IoT set to grow - but will every idea succeed?

Ian Poole
Editor
The Internet of Things
IoT set to grow - but will every idea succeed?

The Internet of Things, IoT is one of the big talking points in the electronics industry these days. With predictions of huge numbers of connected devices. Ericsson recently predicted there will be 26 billion connected devices by 2020, although this is significantly fewer than the 50 billion predicted in 2009.

Whatever the prediction, and by whom, what is certain is that there is going to be a huge market for connected devices of all forms. This indicates that manufacturers must be ready for it, of be left behind. Before long, there will be an expectation of seamless connectivity for virtually everything. 

The penalties for not recognising the trend, or being late in introducing he technology will be huge. Car manufacturers, for example are steadily increasing he level of electronics in all vehicles and a growing element of this is connectivity. Not just the Bluetooth connection for the phone, but almost every area of the vehicle will be subject to wire-less connections. Wire-less saves cost as it does not require expensive wiring looms to be installed - that is provided the wireless link can be made to work and not shielded by the car itself, although with more synthetic materials being used that is less of an issue.

So too with other areas. Connected homes, smart cities and the like. There are many products that are increasing their levels of connectivity - look at the humble television that is now routinely Internet enabled.

However there are a few fundamental requirements for IoT devices if they are to be successful. Whilst the IoT will make many companies, it will also break a large number too.

It will be necessary to look at some of the very basic requirements for any IoT devices and systems that are being developed.

The first is to find whether there is really any demand. Often technologists can get carried away with what can be done, rather than what is needed. The issue of timing is also important because the market may not be ready for a particular product. But at the end of the day, the market must be there. In the past there have been too many cases of new products or technologies being launched because they can be done rather than because they are needed. Care will be needed with IoT not to fall into this trap, making sure the technology is there to meet a need at the right time.

Security is another huge issue for the IoT. With stories of major hacks occurring ever more frequently, this trend is only likely to increase. If organisations such as major US government agencies succumbing to attacks, the IoT is bound to be an issue. Effective security will need to be built in right at the very beginning of any development. There should be no possibility of users being able to have the default password for example. Security should not added as an afterthought, otherwise systems will soon fail as hackers see and opportunity to disable systems and cause havoc for whatever reason.

Seamless connectivity and use will also be another key issue. Many IoT applications will be for use by individuals: home automation; personal health monitoring and the like, and the Apps along with the remote nodes will all need to operate out of the box. No fiddling around getting everything to talk. It must all work under all conditions otherwise this will make the product a failure and if IoT gets a name for difficulties in setup then people will be less willing to use it.

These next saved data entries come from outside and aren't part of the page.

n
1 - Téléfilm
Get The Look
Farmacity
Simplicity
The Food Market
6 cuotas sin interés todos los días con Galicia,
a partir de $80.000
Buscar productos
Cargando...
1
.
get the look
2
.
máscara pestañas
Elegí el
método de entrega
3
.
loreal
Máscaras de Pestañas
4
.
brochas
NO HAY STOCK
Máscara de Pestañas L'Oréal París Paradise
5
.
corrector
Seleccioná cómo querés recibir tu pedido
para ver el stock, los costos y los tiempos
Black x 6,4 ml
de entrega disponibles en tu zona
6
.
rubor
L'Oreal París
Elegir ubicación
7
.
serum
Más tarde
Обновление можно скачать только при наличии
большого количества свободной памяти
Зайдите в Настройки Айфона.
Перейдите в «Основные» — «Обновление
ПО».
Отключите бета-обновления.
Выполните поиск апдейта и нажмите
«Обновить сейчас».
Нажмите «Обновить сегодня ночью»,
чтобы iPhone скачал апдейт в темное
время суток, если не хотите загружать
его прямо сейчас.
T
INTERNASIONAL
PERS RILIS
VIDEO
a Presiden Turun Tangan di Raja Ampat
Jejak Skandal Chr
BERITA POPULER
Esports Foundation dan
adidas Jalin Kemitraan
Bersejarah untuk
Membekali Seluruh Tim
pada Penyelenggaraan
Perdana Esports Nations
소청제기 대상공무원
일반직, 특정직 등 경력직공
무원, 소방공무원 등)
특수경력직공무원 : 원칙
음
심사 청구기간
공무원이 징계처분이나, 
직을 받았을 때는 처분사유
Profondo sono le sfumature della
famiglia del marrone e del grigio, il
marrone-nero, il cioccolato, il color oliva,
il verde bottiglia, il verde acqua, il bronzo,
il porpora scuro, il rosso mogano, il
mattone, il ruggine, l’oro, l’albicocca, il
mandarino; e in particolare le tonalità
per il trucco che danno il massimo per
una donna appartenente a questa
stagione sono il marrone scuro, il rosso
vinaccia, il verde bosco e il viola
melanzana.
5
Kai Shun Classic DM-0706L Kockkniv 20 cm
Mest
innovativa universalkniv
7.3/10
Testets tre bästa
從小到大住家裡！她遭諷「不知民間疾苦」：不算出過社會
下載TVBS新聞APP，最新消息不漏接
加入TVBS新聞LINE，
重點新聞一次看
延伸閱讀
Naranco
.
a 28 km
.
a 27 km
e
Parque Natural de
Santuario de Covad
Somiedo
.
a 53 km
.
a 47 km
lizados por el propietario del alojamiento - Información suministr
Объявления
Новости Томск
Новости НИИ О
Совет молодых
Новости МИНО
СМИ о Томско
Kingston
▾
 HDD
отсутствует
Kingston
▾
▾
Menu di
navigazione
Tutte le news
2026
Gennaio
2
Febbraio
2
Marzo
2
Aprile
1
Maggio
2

Also it is unlikely that one radio bearer will be applicable for all, but too many variants will also be a disadvantage. Cellular operators would like the majority of the traffic to be carried over their networks, but cellular protocols and modulation schemes are complex and nodes using them are likely to be more current hungry than is compatible with battery lifetimes measured in terms of years. They are also designed for high data rates, and not the low data burst every hour or every day. That said their coverage is good, and where power is not an issue they may be ideal.

Where wide area coverage is needed, systems like LoRa, SIGFOX and Weightless are now starting to be deployed in many areas. Where local links only are needed, standards including Bluetooth, Zigbee and many more are available.

While there is room for a variety of standards, some rationalisation will undoubtedly be need and will occur if true seamless integration is to be possible across many platforms and also to gain the economies of scale.

With IoT growing rapidly, issues like security, seamless connectivity, usability, reliability and cost effectiveness will all need to be incorporated along with ensuring that the right products are introduced at the right time.